SwiChR inhibits nociceptor-driven pain after illumination (a) i) Voltage traces from SwiChR+ neurons stimulated with pulsed current injection (480 pA, 10 Hz, 30 ms) ii) Probability that an action potential is inhibited at 60 seconds after blue light application in the protocol shown in (b) i), using 10 Hz current injection (pH = 7.3, 10 ms pulses: 297.1 ± 43.8 pA, n = 11 cells; 30 ms pulses: 256.2 ± 33.8 pA, n = 15 cells; pH = 6.0, 10 ms pulses: 374.4 ± 85.1 pA, n = 8 cells; 30 ms pulses: 507.1 ± 72.5 pA, n = 8 cells). (b) Mechanical thresholds measured in the absence of blue light and 10 seconds after light application. (c) Mechanical thresholds measured in SwiChR+ mice after a two-pulse sequence of different colors of light. (d) Mechanical thresholds measured in SwiChR+ mice at time-points after a single blue light pulse. (e) Mechanical thresholds measured in SwiChR+ mice after trains of blue light pulses (1 s pulses, 1/60 Hz).

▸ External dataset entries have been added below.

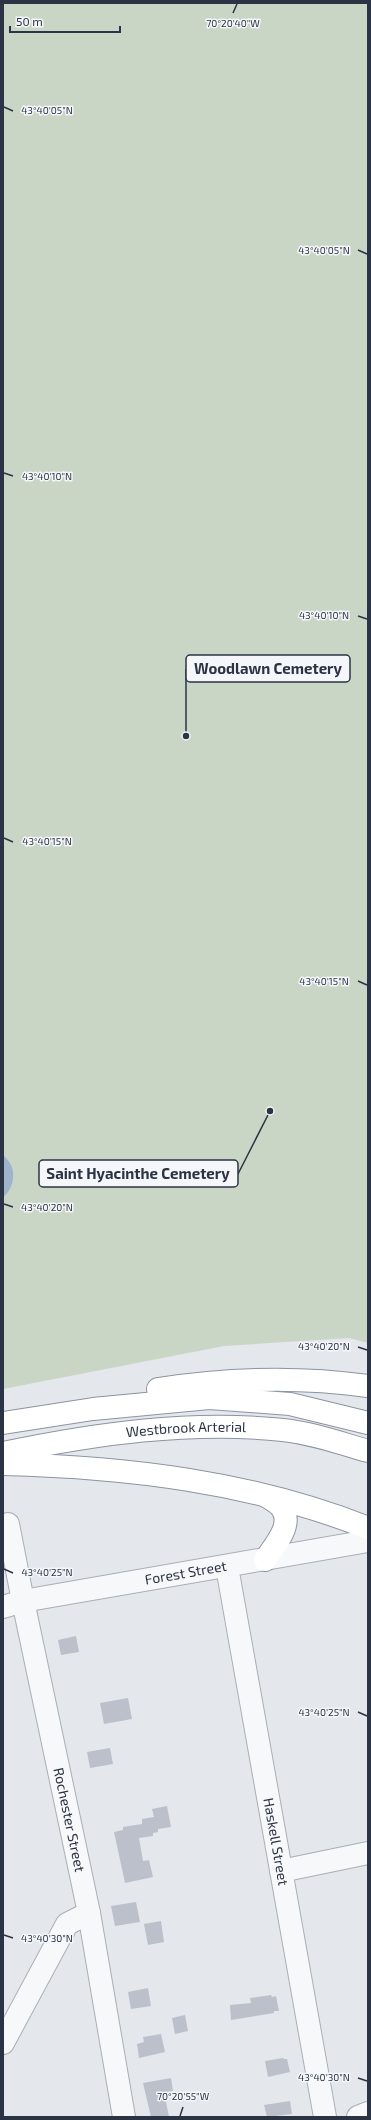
<svg xmlns="http://www.w3.org/2000/svg" width="371" height="2120" font-family="'Exo 2',sans-serif">
	<style>
		.green { fill: #c9d6c5 }
		.water { fill: #9fb4cc }
		.building { fill: #bbc0ca }
		.lines { fill: none; stroke-linecap: round; stroke-linejoin: round }
		.minor-casing { stroke: #a9aeb7; stroke-width: 24 }
		.highway-casing { stroke: #8b94a3; stroke-width: 24 }
		.minor { stroke: #f7f8fa; stroke-width: 22 }
		.highway { stroke: #fff; stroke-width: 22 }
		.ticks { fill: none; stroke: #2b3445; stroke-width: 1.5 }
		.labels { text-anchor: middle; stroke-width: 3; stroke-linejoin: round; paint-order: stroke }
		.street-label { font-size: 14px; fill: #2b3445; stroke: #f4f6f9 }
		.ticks-label { font-size: 10px; text-anchor: middle; fill: #2b3445; stroke: #f4f6f9; stroke-width: 3; stroke-linejoin: round; paint-order: stroke }
		.leader { fill: none; stroke: #2b3445; stroke-width: 1.5 }
		.callout-dot { fill: #2b3445; stroke: #f4f6f9; stroke-width: 1.5 }
		.callout { fill: #f4f6f9; stroke: #2b3445; stroke-width: 1.5 }
		.callout-label { font-size: 15px; text-anchor: middle; font-weight: bold; fill: #2b3445 }
	</style>
	<rect width="100%" height="100%" fill="#e4e7ec"/>
	<path class="green" d="M 3,3 L 368,3 L 368,1343 L 349,1338 L 224,1346 L 3,1389 Z"/>
	<path class="water" d="M 3,1154 C 5,1157 9,1161 11,1165 C 16,1175 12,1191 3,1197 Z"/>
	<path class="building" d="M 76,1636 L 79,1652 L 61,1655 L 58,1640 Z
		M 128,1698 L 132,1719 L 104,1724 L 100,1703 Z
		M 110,1748 L 113,1764 L 90,1768 L 87,1752 Z
		M 167,1806 L 171,1827 L 158,1829 L 158,1832 L 153,1833 L 153,1836 L 139,1838 L 143,1861 L 149,1860 L 153,1877 L 125,1883 L 114,1832 L 123,1830 L 123,1827 L 142,1824 L 142,1819 L 154,1817 L 152,1809 Z
		M 136,1902 L 140,1922 L 115,1926 L 111,1906 Z
		M 161,1921 L 164,1942 L 148,1945 L 144,1924 Z
		M 148,1988 L 151,2006 L 131,2009 L 128,1992 Z
		M 271,1995 L 272,1997 L 276,1996 L 279,2011 L 274,2011 L 274,2013 L 231,2020 L 230,2005 L 251,2003 L 250,1998 Z
		M 185,2015 L 188,2031 L 175,2034 L 172,2018 Z
		M 161,2034 L 165,2052 L 139,2058 L 137,2044 L 144,2042 L 143,2037 Z
		M 283,2058 L 284,2059 L 287,2059 L 290,2072 L 268,2077 L 265,2061 Z
		M 171,2078 L 173,2091 L 164,2092 L 169,2117 L 151,2117 L 143,2083 Z
		M 290,2101 L 292,2114 L 267,2117 L 264,2105 Z"/>
	<g class="lines">
		<defs>
			<g id="minor">
				<path id="s1" d="M 8,1524 L 23,1601 L 89,1913 L 124,2117"/>
				<path id="s2" d="M 227,1567 L 325,2117"/>
				<path id="s3" d="M 3,1607 L 23,1601 L 368,1541"/>
				<path d="M 281,1871 L 368,1853"/>
				<path d="M 3,2043 L 67,1924 L 89,1913"/>
				<path d="M 358,2117 L 368,2113"/>
			</g>
			<g id="highway">
				<path d="M 158,1389 C 229,1378 297,1376 368,1386"/>
				<path d="M 3,1423 L 93,1409 L 209,1398 L 290,1404 L 368,1423"/>
				<path id="s4" d="M 3,1453 C 94,1434 190,1420 283,1430 C 312,1433 340,1443 368,1451"/>
				<path d="M 3,1464 C 126,1467 253,1482 368,1528"/>
				<path d="M 265,1560 C 274,1546 295,1524 281,1507 C 278,1503 271,1499 266,1496"/>
			</g>
		</defs>
		<use href="#minor" class="minor-casing"/>
		<use href="#highway" class="highway-casing"/>
		<use href="#minor" class="minor"/>
		<use href="#highway" class="highway"/>
	</g>
	<path class="ticks" d="M 233,13 L 237,4M 4,107 L 13,111M 358,250 L 367,254M 4,473 L 13,476M 358,616 L 367,619M 4,838 L 13,842M 358,981 L 367,985M 4,1204 L 13,1207M 358,1347 L 367,1350M 4,1569 L 13,1573M 358,1712 L 367,1716M 4,1935 L 13,1938M 358,2078 L 367,2081M 180,2116 L 183,2107"/>
	<g class="labels">
		<g class="street-label">
			<text dy="5" stroke="none"><textPath href="#s4" startOffset="185">Westbrook Arterial</textPath></text>
			<text dy="5" stroke="none"><textPath href="#s3" startOffset="186">Forest Street</textPath></text>
			<text dy="5" stroke="none"><textPath href="#s1" startOffset="302">Rochester Street</textPath></text>
			<text dy="5" stroke="none"><textPath href="#s2" startOffset="279">Haskell Street</textPath></text>
		</g>
	</g>
	<g class="ticks-label">
		<text x="233" y="27">70°20'40"W</text>
		<text x="47" y="114">43°40'05"N</text>
		<text x="324" y="254">43°40'05"N</text>
		<text x="47" y="480">43°40'10"N</text>
		<text x="324" y="619">43°40'10"N</text>
		<text x="47" y="845">43°40'15"N</text>
		<text x="324" y="985">43°40'15"N</text>
		<text x="47" y="1211">43°40'20"N</text>
		<text x="324" y="1350">43°40'20"N</text>
		<text x="47" y="1576">43°40'25"N</text>
		<text x="324" y="1716">43°40'25"N</text>
		<text x="47" y="1942">43°40'30"N</text>
		<text x="324" y="2081">43°40'30"N</text>
		<text x="183" y="2100">70°20'55"W</text>
	</g>
	<path class="leader" d="M186 736L186 669M270 1111L238 1174"/>
	<g class="callout-dot">
		<circle cx="186" cy="736" r="4"/>
		<circle cx="270" cy="1111" r="4"/>
	</g>
	<g class="callout">
		<rect x="186" y="655" width="164" height="27" rx="4"/>
		<rect x="39" y="1160" width="199" height="27" rx="4"/>
	</g>
	<g class="callout-label">
		<text x="268" y="674">Woodlawn Cemetery</text>
		<text x="138" y="1179">Saint Hyacinthe Cemetery</text>
	</g>
	<rect width="371" height="2120" fill="none" stroke="#2b3445" stroke-width="8"/>
	<path d="M10 26v6h110v-6" fill="none" stroke="#2b3445" stroke-width="2"/>
	<text x="16" y="26" font-size="12" fill="#2b3445" stroke="#f4f6f9" stroke-width="3" paint-order="stroke">50 m</text>
</svg>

Response to a i) single pulse at t = 60 s, ii) 3 pulses at t = 180 s, and iii) 10 pulses at t = 600 s. (f) Mechanical thresholds measured before and after a one hour train of blue light pulses (1 s pulses, 1/60 Hz). *P < 0.05, **P < 0.01, ***P < 0.001.

Figure 3

Chemogenetic inhibition of pain and the OptoPAIN assay (a) Representative DRG from mouse injected intraneurally with AAV6-hSyn-HA-hM4D(Gi)-IRES-mCitrine. Scale bar: 100 μm. (b) Histogram of size-distribution of hM4D+ (green) and hM4D− (gray) cells, expressed as relative percentage. (c) Mechanical thresholds in hM4D+ and YFP+ mice following CNO administration. (d) Thermal thresholds in hM4D+ and YFP+ mice following CNO administration. (e) Qualitative light-sensitivity scores showing differential response to various administered agents (saline: n = 5 mice, gabapentin: n = 3 mice, buprenorphine: n = 4 mice). (f) Light-intensity thresholds following intraperitoneal injection of buprenorphine (25 mg/kg) or saline (100 μl). (g) Light-intensity thresholds following intraplantar injection of lidocaine (20 μl of 2% lidocaine), or saline (20 μl). (h) Light-intensity thresholds in mice co-injected with AAV6::ChR2 and AAV6::hM4D following intraperitoneal injection of CNO or saline. *P < 0.05, **P < 0.01, ***P < 0.001. Bonferroni correction applied in Fig. 3d,f, with significance level 0.025.